TASK PROMPT>
Please take the records that follow and repeat exactly the lines starting with the line with "Avg List (AUD), 2015-08: 29.99 -> 24" and going on through the line with "photo: 73 -> 52".

MATERIAL PROVIDED>
[Start of section]

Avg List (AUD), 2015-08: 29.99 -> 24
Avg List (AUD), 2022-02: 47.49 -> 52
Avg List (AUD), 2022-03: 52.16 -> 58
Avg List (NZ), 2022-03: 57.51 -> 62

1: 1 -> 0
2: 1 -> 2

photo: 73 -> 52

[End of section]
[Start of section]

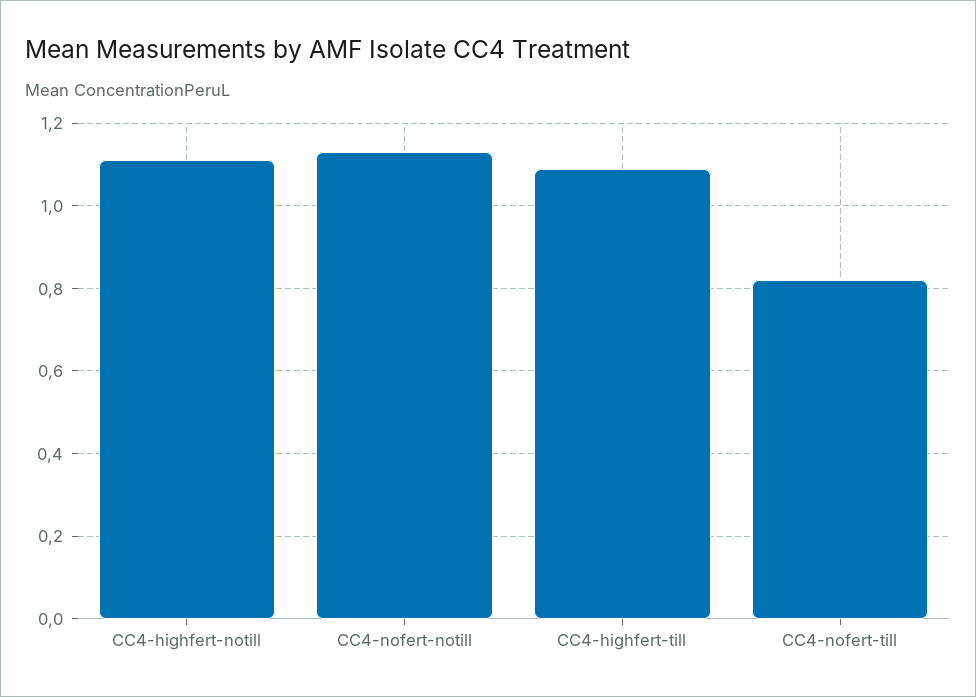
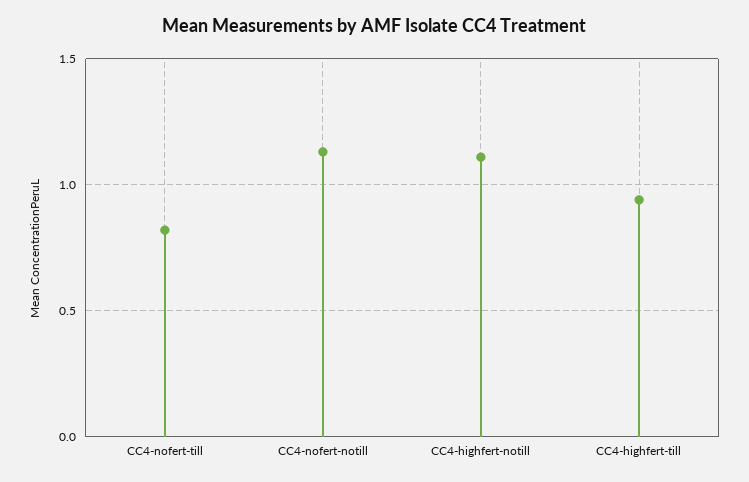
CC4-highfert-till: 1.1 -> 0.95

[End of section]

RESPONSE TO THE TASK>
Avg List (AUD), 2015-08: 29.99 -> 24
Avg List (AUD), 2022-02: 47.49 -> 52
Avg List (AUD), 2022-03: 52.16 -> 58
Avg List (NZ), 2022-03: 57.51 -> 62

1: 1 -> 0
2: 1 -> 2

photo: 73 -> 52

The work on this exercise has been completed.